Organizing Builds Power

Black boys and girls, LGBTQ and gender-nonconforming youths, and those living at the intersections of these identities are overrepresented in criminal-justice involvement as well as in HIV rates. Anthoni (aka "Kym") Johnson is an organizer with BreakOUT!, an activist group in New Orleans that works with LGBTQ individuals ages 13-25 who have been directly affected by the criminal-justice system. "We deserve better as individuals and . . . a community. . . . Jobs, housing and education are our demands, and organizing around them builds power," Johnson says. Johnson defines "power" as "a heightened sense of responsibility that allows for us to set our goals and steps to achieve them."

"By taking ownership of our own lives," Johnson concludes, "we are more able to create spaces that address the HIV epidemic, and build collective understanding of health resources in community that will help us maintain a healthy lifestyle."

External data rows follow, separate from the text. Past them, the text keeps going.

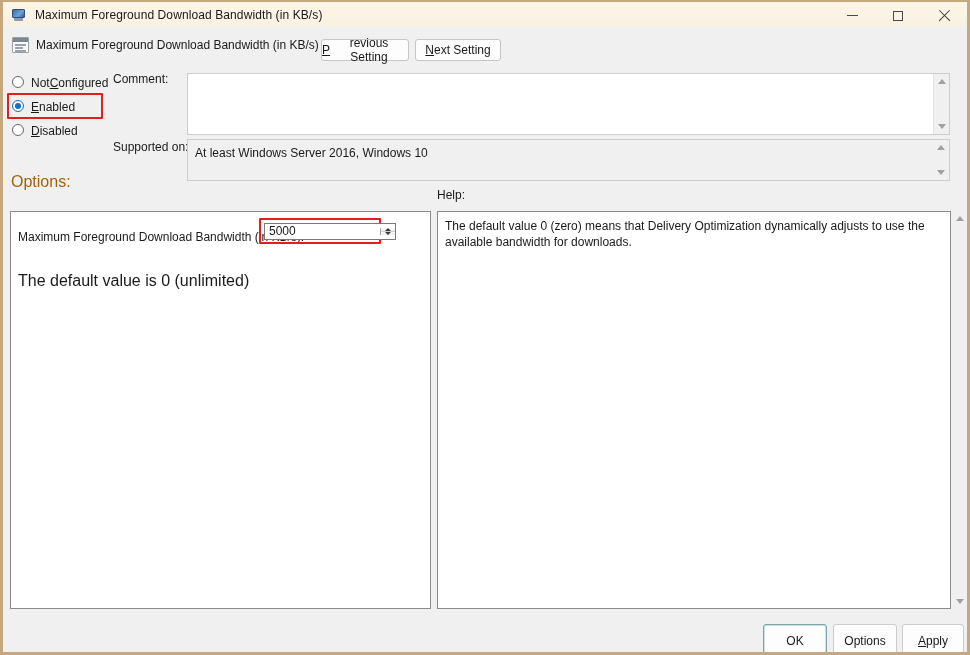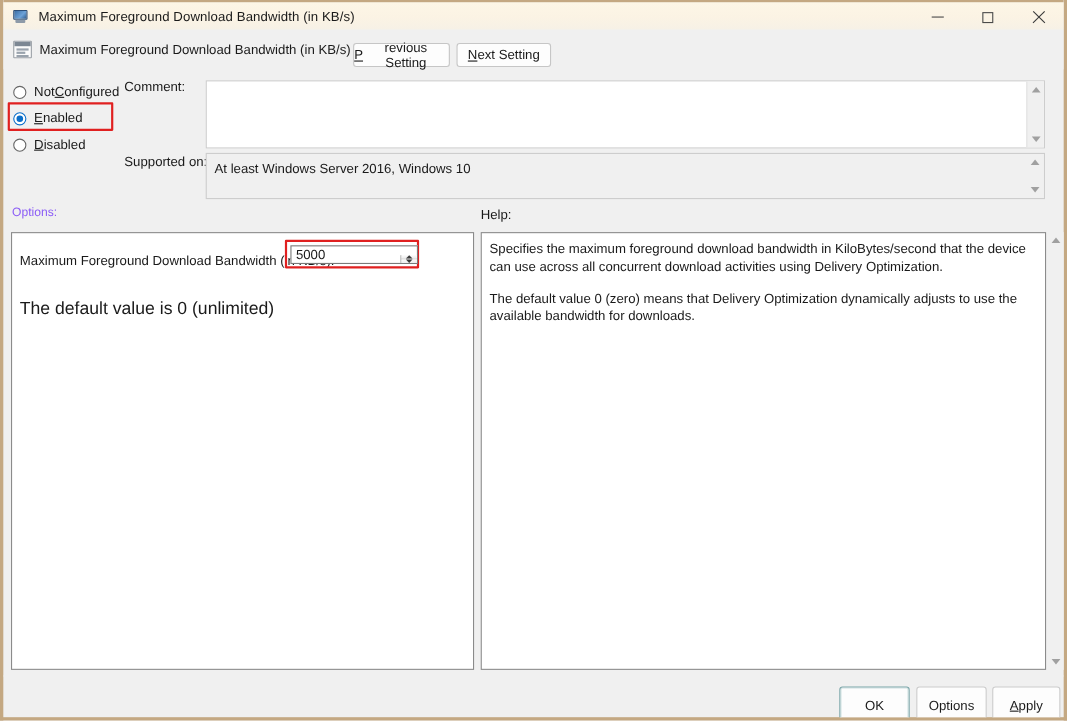--- a/index.html
+++ b/index.html
@@ -110,21 +110,21 @@
     display: flex; align-items: center; justify-content: center;
     padding: 0; cursor: default;
   }
   #btn-prev { left: 318px; width: 88px; }
   #btn-next { left: 412px; width: 86px; }
   .acc { text-decoration: underline; }
 
   
   .radio-row {
     position: absolute; left: 9px;
-    display: flex; align-items: flex-end;
+    display: flex; align-items: flex-start;
     font-size: 12px; color: #1a1a1a;
     white-space: nowrap;
   }
   #radio-notconf { top: 76px; }
   #radio-enabled { top: 100px; }
   #radio-disabled { top: 124px; }
   .radio-mark {
     width: 12px; height: 12px;
     border-radius: 50%;
     border: 1.3px solid #666666;
@@ -211,22 +211,22 @@
   }
   .tri-down {
     width: 0; height: 0;
     border-left: 4px solid transparent;
     border-right: 4px solid transparent;
     border-top: 5px solid #a0a0a0;
   }
 
   
   #lbl-options {
-    position: absolute; left: 8px; top: 187px;
-    font-size: 11px; color: #8b5cf6;
+    position: absolute; left: 8px; top: 173px;
+    font-size: 16px; color: #a16207;
   }
   #lbl-help {
     position: absolute; left: 434px; top: 188px;
     font-size: 12px; color: #1a1a1a;
   }
 
   #options-panel {
     position: absolute; left: 7px; top: 211px;
     width: 421px; height: 398px;
     background: #ffffff;
@@ -242,24 +242,24 @@
   }
 
   #spin-highlight {
     position: absolute; left: 256px; top: 218px;
     width: 122px; height: 26px;
     border: 2px solid #e02020;
     border-radius: 1px;
   }
   #spin-wrap {
     position: absolute; left: 261px; top: 223px;
-    width: 116px; height: 17px;
+    width: 132px; height: 17px;
     background: #ffffff;
     border: 1px solid #7a7a7a;
-    display: flex; align-items: flex-end;
+    display: flex; align-items: center;
   }
   #spin-value {
     flex: 1 1 auto;
     padding: 0 0 0 4px;
     font-size: 12px; color: #1a1a1a;
     line-height: 15px;
     overflow: hidden;
   }
   #spin-buttons {
     width: 15px;
@@ -434,21 +434,20 @@
       <div class="spin-btn">
         <span class="spin-tri-up"></span>
       </div>
       <div class="spin-btn">
         <span class="spin-tri-down"></span>
       </div>
     </div>
   </div>
 
   <div id="help-panel">
-    <p>Specifies the maximum foreground download bandwidth in KiloBytes/second that the device can use across all concurrent download activities using Delivery Optimization.</p>
     <p>The default value 0 (zero) means that Delivery Optimization dynamically adjusts to use the available bandwidth for downloads.</p>
   </div>
   <div id="help-scroll">
     <div class="sb-arrow">
       <span class="tri-up"></span>
     </div>
     <div class="sb-arrow">
       <span class="tri-down"></span>
     </div>
   </div>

Walston of BTAN New Orleans concurs. "[Youth] have the power to empower as well—because they listen to each other," she says. "If we can get one to understand, that one can tell that one, and that one can tell the other one, and it will be a domino effect.

"Even though they're using treatment as prevention," Walston says, "we hope that we won't have to treat."

Olivia G. Ford is a freelance writer and editor based in New Orleans. She has been engaged with HIV-related media since 2007.